**To do:** Translate this sentence from the FACMamba excerpt into Spanish: "Batch size is set to 2, and the network has been trained for 1000 epochs."

**Selected extract:**

··········

The AdamW [] optimizer is exploited to minimize the loss function, with parameters set to β 1 = 0.9 , β 2 = 0.999 , and ε = 10 8 . The learning rate is adjusted using a 20-epoch warm-up and subsequently decayed using a cosine annealing scheduler []. Batch size is set to 2, and the network has been trained for 1000 epochs. All training samples are uniformly resized to 256 × 256 pixels and augmented through random flipping and rotation. Experiments on FACMamba are conducted using the PyTorch (https://pytorch.org/) framework with an NVIDIA GeForce RTX 4090 GPU.
To remain consistent with mainstream algorithms, we evaluate the proposed network using MSE, PSNR [], SSIM [], UIQM [], UCIQE, and NIQE []. The source code for our FACMamba can be fetched at: https://github.com/wwaannggllii/FACMamba (accessed on 17 October 2025).

4.3. Model Analysis

To verify the contributions of SS8D in MVSM and FAGM, we conduct ablation studies by substituting them with widely used counterparts. The quantitative results are reported in Table 1, and the corresponding visual and statistical comparisons are illustrated in Figure 4.
Table 1. Analysis of four networks on T90 dataset. ↑ denotes higher is better.
Figure 4. Visual and statistical analysis of different variants. First Row: Enhanced Images; Second Row: RGB Pixel Brightness Curves; Third Row: RGB Average Brightness Histograms. In comparison to different variants, FACMamba restores more natural colors and balanced distributions.
Analysis of MVSM. To evaluate the effectiveness of SS8D, we replace it with the standard SS2D, yielding the variant FACMamba-SSM. Compared to FACMamba-SSM, the full FACMamba achieves a 0.08 dB gain in PSNR (23.53 dB vs. 23.45 dB), a 0.002 increase in SSIM (0.920 vs. 0.918), and higher perceptual scores in UIQM (3.011 vs. 2.977) and UCIQE (0.572 vs. 0.550). Although FACMamba contains 1.11M more parameters than FACMamba-SSM, this slight increase represents a reasonable trade-off for the observed accuracy gains. More importantly, the visual improvements are considerably more noticeable than the numerical differences suggest. As illustrated in Figure 4, it can be found that the image produced by FACMamba-SSM remains visually dull and lacks contrast, with an RGB histogram exhibiting low red-channel intensity and compressed color variation. In contrast, FACMamba generates a more vivid image with stronger edge definition, a more balanced RGB curve, and average brightness closer to the reference. This confirms that SS8D captures richer global context and long-range dependencies, thereby offering advantages in color correction and visual clarity.

··········

**Dataset extract:**

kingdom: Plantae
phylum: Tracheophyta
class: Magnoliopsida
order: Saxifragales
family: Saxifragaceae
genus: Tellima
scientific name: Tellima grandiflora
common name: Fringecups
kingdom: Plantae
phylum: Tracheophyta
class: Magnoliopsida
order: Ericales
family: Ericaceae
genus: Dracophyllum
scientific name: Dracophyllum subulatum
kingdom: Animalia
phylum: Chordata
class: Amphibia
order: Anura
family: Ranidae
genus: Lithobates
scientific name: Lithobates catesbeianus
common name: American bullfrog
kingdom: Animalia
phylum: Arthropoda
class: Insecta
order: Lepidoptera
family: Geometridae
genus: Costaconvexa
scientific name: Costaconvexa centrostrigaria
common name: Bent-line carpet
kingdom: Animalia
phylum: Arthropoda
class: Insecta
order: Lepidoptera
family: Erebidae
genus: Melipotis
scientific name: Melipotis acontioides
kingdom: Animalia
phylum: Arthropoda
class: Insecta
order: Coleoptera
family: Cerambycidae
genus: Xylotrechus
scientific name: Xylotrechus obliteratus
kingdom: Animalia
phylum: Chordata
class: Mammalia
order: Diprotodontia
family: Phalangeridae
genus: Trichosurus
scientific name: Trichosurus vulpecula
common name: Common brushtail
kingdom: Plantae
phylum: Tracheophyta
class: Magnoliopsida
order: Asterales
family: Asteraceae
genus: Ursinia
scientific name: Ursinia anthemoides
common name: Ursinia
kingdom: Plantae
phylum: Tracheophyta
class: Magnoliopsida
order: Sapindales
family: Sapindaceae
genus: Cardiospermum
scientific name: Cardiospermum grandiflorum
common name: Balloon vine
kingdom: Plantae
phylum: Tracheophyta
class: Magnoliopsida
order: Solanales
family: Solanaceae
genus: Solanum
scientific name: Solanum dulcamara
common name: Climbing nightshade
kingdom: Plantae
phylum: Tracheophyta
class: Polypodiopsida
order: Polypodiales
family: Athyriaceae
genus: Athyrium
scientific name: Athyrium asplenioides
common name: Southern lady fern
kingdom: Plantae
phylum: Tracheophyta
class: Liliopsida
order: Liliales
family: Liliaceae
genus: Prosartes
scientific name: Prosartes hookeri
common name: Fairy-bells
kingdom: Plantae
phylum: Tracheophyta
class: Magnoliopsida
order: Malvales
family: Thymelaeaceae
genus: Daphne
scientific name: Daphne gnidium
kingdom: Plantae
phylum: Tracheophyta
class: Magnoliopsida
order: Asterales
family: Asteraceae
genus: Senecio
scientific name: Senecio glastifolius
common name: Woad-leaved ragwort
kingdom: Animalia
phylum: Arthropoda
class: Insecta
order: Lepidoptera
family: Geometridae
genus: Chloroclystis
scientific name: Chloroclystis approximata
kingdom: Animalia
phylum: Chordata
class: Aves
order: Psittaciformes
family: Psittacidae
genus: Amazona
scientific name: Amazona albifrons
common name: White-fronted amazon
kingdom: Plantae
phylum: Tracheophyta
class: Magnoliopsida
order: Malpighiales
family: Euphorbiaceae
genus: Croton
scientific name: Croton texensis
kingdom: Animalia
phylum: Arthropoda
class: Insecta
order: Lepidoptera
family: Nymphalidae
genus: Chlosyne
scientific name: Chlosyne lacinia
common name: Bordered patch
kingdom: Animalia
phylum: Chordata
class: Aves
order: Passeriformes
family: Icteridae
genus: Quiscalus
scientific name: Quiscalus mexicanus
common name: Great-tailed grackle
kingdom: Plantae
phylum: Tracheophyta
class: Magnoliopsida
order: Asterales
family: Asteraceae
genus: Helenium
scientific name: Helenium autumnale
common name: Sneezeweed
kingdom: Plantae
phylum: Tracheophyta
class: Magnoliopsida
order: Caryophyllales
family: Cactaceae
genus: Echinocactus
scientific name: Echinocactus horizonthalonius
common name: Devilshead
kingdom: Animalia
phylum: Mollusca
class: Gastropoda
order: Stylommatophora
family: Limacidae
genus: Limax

··········

**Result of this exercise:** El tamaño de lote se establece en 2 y la red se ha entrenado durante 1000 épocas.